Healthcare spending is only one dimension

Work-related injury, illness and disease has a huge cost.  The human cost is not reflected in the healthcare or compensation dollars expended by workers’ compensation systems. 
It is clear that healthcare expenditures are a significant, growing and even predominant portion of workers’ compensation costs.  At the same time, workers’ compensation costs barely register as a percentage or two of overall national healthcare spending in many developed countries, regardless of the healthcare funding model. 
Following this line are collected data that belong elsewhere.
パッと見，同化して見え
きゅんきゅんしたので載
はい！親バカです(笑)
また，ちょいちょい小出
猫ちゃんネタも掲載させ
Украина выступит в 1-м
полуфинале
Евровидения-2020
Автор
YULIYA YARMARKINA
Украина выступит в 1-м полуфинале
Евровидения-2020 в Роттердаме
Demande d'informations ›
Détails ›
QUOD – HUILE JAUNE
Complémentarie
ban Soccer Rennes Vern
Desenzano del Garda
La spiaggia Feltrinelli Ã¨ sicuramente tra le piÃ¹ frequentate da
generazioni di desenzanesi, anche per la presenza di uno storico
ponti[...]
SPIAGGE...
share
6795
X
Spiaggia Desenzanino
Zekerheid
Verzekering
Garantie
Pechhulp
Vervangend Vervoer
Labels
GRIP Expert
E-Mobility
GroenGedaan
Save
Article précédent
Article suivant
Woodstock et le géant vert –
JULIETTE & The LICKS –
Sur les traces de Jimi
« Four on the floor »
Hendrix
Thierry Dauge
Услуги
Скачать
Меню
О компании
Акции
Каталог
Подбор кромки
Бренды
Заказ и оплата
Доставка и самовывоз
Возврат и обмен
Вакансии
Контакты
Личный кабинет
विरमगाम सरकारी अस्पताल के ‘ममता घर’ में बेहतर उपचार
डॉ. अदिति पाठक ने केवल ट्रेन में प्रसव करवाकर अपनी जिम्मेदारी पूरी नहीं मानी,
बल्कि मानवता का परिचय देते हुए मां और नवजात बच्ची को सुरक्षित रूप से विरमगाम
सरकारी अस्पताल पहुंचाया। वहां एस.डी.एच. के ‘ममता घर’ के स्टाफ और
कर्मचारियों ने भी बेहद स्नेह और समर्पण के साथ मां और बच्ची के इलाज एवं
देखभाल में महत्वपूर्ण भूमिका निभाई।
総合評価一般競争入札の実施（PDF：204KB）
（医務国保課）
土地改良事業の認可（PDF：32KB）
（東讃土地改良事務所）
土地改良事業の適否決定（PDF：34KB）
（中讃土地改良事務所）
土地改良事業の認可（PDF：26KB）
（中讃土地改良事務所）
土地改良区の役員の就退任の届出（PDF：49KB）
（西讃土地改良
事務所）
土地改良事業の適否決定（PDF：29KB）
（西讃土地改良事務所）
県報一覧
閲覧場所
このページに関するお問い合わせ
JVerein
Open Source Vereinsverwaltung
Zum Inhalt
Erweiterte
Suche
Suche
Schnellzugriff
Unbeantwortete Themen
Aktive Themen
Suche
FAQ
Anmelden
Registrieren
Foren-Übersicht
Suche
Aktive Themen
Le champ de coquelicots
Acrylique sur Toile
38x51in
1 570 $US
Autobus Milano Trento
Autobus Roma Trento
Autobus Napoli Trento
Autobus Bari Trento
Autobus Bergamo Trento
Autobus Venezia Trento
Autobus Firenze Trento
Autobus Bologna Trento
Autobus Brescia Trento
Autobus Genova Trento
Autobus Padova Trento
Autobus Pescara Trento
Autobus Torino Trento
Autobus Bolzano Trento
This analysis does not include any discussion of offsets.  Healthcare is a big segment of the economy; it employs many people and generates significant economic activity.  Workers’ compensation administration, rehabilitation and many other services are part of that activity.  The human and financial cost of work-related injury can never be justified by these activities but few studies quantify them. 

Does universal, single-payer system have advantages for workers’ compensation?
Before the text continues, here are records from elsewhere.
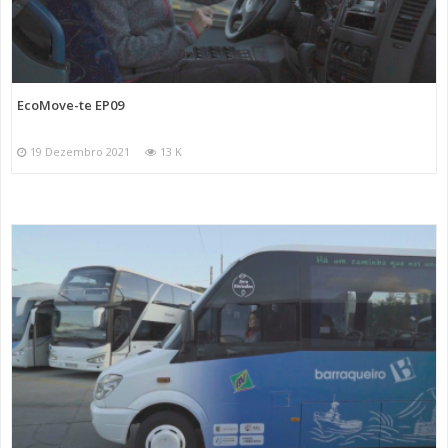
EcoMove-te EP09
19 Dezembro 2021
13 K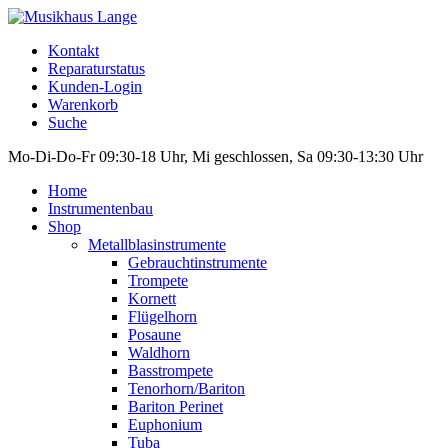
Kontakt
Reparaturstatus
Kunden-Login
Warenkorb
Suche
Mo-Di-Do-Fr 09:30-18 Uhr, Mi geschlossen, Sa 09:30-13:30 Uhr
Home
Instrumentenbau
Shop
Metallblasinstrumente
Gebrauchtinstrumente
Trompete
Kornett
Flügelhorn
Posaune
Waldhorn
Basstrompete
Tenorhorn/Bariton
Bariton Perinet
Euphonium
Tuba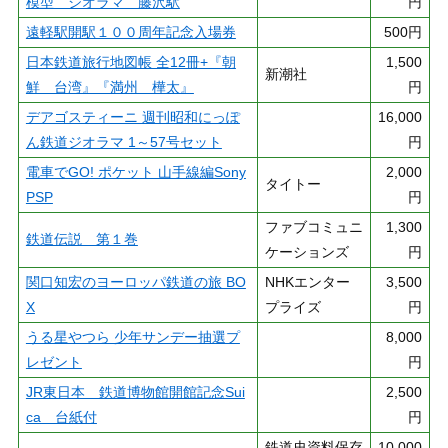
模型 ジオラマ 藤沢駅
円
遠軽駅開駅１００周年記念入場券
500円
日本鉄道旅行地図帳 全12冊+『朝
1,500
新潮社
鮮 台湾』『満州 樺太』
円
デアゴスティーニ 週刊昭和にっぽ
16,000
ん鉄道ジオラマ 1～57号セット
円
電車でGO! ポケット 山手線編Sony
2,000
タイトー
PSP
円
ファブコミュニ
1,300
鉄道伝説 第１巻
ケーションズ
円
関口知宏のヨーロッパ鉄道の旅 BO
NHKエンター
3,500
X
プライズ
円
うる星やつら 少年サンデー抽選プ
8,000
レゼント
円
JR東日本 鉄道博物館開館記念Sui
2,500
ca 台紙付
円
鉄道史資料保存
10,000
The universal, single-payer healthcare systems in each Canadian jurisdiction offer certain economies of scale and scope to the populace.  With everyone covered, there is no incentive to make claims against workers’ compensation just to ensure an injury gets necessary medical care.  A population where everyone has health insurance (universal coverage) is generally healthier than a population without such coverage, based on many health metrics (like life expectancy, infant mortality, etc.); a healthier population means fewer work-related injuries that do occur will carry with them to their workers’ compensation claims additional healthcare burdens.   Single-payer systems (that include or exclude workers’ compensation) offer efficiencies that lower costs, reduce duplication and provide rich data for further improvements to population health.   As in the Canadian example, the single-payer system can exclude workers’ compensation yet provide lower cost, higher efficiency benefits to the workers’ compensation system (shared systems, data, fee schedules, etc.).
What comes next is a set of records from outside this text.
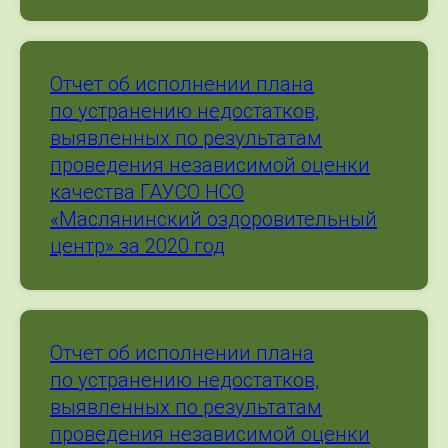
Отчет об исполнении плана
по устранению недостатков,
выявленных по результатам
проведения независимой оценки
качества ГАУСО НСО
«Маслянинский оздоровительный
центр» за 2020 год
Отчет об исполнении плана
по устранению недостатков,
выявленных по результатам
проведения независимой оценки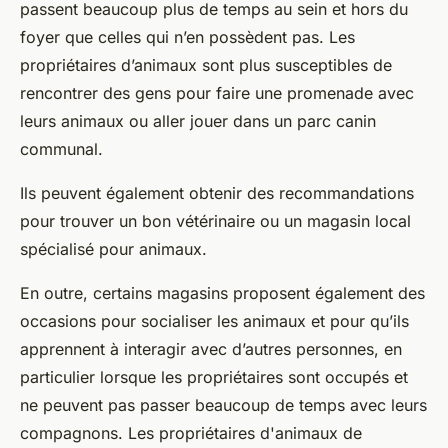
passent beaucoup plus de temps au sein et hors du
foyer que celles qui n’en possèdent pas. Les
propriétaires d’animaux sont plus susceptibles de
rencontrer des gens pour faire une promenade avec
leurs animaux ou aller jouer dans un parc canin
communal.
Ils peuvent également obtenir des recommandations
pour trouver un bon vétérinaire ou un magasin local
spécialisé pour animaux.
En outre, certains magasins proposent également des
occasions pour socialiser les animaux et pour qu’ils
apprennent à interagir avec d’autres personnes, en
particulier lorsque les propriétaires sont occupés et
ne peuvent pas passer beaucoup de temps avec leurs
compagnons. Les propriétaires d'animaux de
Work-related injuries are almost entirely preventable.  In the ideal world, their contribution to national healthcare spending should be vanishingly small.  The world, however, is far from ideal.  Regardless of workers’ compensation model, the cost of work-related injury, illness and disease is significant.  Under private, competitive models and exclusive state fund or provincial workers’ compensation, those significant healthcare expenditures are a big part of the premium cost and provide further incentive toward prevention.  Keeping the healthcare cost of work-related injury, illness and disease a direct part of the workers’ compensation premium may hasten progress toward that ideal world.